The mindset that set me up for success was… to “take the undesirable assignment” – one of my peers would tell her mentor/protégé teams this concept and I wholeheartedly agree. Looking back, I lived out this concept to grow and stretch myself through a variety of different projects which would pay dividends months, sometimes years, later. By being willing to volunteer for assignments with vague guidelines, few requirements, or short-term gigs, I was introduced to classified specialty projects, global teams, ITIL and engineering best practices, and cyber security. Get comfortable being uncomfortable in your career path, that is where growth happens.

I would tell my younger self … to not compare your background with others. I was highly sensitive that I often wasn’t the deepest subject matter expert in the room on a given technology or engineering discipline. I got my master’s in systems Engineering and realized it’s because my true passion is in putting together all the complex parts into a single cohesive system-of-systems.
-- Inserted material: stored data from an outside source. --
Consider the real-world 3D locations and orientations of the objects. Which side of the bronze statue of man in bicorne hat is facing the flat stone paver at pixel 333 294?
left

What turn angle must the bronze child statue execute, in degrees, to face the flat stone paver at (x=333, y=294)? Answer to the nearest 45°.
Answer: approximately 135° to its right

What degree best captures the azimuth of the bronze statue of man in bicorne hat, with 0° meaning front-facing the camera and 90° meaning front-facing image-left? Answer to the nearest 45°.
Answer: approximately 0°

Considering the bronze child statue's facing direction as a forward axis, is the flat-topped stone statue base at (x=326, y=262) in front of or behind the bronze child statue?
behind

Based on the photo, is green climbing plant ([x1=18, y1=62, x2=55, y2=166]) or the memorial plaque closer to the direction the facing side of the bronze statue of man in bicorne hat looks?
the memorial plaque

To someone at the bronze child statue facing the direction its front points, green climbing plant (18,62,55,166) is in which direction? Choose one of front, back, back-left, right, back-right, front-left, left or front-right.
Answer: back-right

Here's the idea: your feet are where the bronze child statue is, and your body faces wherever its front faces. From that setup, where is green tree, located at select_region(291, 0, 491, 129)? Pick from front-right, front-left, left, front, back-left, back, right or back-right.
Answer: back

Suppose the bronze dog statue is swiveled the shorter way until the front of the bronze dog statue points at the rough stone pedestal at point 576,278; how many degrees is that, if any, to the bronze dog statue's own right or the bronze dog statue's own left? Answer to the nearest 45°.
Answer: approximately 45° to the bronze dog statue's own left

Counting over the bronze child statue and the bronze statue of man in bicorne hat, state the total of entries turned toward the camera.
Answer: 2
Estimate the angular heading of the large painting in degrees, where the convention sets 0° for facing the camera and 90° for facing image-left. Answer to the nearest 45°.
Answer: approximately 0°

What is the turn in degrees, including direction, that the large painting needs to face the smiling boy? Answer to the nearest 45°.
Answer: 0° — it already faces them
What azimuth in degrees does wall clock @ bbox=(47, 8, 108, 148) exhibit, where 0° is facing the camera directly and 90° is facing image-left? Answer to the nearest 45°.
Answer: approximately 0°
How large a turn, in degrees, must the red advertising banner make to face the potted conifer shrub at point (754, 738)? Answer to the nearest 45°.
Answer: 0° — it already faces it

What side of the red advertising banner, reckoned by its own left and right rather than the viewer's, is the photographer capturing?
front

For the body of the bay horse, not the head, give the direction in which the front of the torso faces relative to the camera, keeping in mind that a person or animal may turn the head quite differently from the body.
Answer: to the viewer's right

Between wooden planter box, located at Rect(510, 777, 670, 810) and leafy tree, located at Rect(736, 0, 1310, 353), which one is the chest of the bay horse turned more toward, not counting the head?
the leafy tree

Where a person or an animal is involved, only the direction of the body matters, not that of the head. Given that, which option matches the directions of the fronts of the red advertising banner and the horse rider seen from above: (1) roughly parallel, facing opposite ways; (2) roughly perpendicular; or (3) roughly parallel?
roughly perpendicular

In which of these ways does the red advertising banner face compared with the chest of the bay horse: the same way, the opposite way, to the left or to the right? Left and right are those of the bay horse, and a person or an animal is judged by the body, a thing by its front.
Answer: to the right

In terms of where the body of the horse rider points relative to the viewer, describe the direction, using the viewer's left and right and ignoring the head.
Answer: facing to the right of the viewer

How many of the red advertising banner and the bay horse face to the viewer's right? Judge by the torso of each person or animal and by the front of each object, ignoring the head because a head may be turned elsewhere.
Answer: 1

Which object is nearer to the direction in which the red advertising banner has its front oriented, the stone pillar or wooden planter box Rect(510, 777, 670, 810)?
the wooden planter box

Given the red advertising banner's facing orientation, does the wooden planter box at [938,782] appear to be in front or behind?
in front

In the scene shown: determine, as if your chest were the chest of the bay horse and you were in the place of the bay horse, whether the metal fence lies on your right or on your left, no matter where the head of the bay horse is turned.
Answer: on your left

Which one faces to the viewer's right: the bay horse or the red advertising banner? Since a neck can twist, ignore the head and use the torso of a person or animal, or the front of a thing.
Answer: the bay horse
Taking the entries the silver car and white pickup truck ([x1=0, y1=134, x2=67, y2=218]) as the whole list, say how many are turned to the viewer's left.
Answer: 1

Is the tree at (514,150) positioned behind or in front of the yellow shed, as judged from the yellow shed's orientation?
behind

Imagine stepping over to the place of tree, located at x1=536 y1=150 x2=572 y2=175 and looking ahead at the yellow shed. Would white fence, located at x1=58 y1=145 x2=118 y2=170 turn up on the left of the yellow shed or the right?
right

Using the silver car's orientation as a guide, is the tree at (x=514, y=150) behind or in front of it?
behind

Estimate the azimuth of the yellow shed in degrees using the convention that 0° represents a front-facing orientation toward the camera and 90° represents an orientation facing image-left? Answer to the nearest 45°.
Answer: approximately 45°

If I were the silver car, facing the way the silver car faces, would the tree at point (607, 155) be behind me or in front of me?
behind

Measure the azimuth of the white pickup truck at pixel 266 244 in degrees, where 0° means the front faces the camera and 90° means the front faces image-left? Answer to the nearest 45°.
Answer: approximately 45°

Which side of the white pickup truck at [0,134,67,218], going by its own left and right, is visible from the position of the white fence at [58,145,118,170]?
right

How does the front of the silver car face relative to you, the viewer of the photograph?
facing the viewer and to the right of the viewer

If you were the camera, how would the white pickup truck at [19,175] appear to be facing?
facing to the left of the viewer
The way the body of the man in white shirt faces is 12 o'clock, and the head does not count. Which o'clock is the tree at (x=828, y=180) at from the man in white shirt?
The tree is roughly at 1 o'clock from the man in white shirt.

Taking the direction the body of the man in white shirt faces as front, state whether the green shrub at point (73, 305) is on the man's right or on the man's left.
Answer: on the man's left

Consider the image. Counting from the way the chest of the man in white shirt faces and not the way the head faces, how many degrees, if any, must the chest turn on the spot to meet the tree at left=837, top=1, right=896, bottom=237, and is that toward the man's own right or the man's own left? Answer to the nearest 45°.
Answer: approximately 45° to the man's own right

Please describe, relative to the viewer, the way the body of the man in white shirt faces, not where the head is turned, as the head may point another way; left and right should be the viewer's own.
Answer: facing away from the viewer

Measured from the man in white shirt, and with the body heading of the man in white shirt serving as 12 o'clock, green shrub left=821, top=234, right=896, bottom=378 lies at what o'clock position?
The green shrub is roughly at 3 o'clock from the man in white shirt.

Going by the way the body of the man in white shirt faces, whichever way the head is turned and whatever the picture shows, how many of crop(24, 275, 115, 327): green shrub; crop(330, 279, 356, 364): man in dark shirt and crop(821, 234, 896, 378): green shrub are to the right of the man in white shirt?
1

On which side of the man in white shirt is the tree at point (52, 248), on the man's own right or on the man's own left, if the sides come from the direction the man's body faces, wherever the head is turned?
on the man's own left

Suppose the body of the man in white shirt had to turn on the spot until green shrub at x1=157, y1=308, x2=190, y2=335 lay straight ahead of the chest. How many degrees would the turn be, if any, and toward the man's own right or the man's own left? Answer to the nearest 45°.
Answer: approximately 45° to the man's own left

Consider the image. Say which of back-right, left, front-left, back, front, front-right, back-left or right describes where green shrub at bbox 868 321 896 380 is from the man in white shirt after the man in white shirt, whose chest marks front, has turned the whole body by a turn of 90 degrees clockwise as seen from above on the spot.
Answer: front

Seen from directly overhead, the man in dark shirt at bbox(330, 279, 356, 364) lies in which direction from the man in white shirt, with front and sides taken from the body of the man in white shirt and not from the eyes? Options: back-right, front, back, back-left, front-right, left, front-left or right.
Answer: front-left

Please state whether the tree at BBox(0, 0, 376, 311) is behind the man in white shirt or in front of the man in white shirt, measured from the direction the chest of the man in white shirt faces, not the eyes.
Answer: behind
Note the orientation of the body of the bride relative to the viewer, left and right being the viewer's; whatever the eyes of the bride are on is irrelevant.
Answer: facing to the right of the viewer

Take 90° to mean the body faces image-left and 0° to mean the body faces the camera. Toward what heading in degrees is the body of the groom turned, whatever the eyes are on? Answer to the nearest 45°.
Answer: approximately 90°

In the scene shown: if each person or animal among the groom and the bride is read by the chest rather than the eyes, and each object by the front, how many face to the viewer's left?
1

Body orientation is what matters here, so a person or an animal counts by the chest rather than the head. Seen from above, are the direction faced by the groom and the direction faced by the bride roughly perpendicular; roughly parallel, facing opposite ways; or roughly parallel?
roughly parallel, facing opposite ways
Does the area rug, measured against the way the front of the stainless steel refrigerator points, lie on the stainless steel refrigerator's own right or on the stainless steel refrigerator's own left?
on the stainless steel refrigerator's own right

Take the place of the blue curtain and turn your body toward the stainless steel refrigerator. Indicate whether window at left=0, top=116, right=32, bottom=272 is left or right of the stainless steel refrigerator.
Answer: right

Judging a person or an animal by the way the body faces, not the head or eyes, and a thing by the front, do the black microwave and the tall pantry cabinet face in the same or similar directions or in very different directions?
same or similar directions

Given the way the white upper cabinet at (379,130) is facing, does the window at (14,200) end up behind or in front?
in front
I am a few-inches-deep across a mile-wide array of engineering disciplines, from system engineering to software development to engineering management to data center to cyber… and there is great value in that, just as there is value in depth within each of those disciplines.

My recommended read is Good to Great by Jim Collins. It describes the habits and features that distinguishes Good Leaders, who sustain great results within their corporations while they lead them, from Great Leaders, whose companies sustain those results for years after they have left). I enjoy honing my leadership skills so that my teams and employees can be successful – now and well into the future.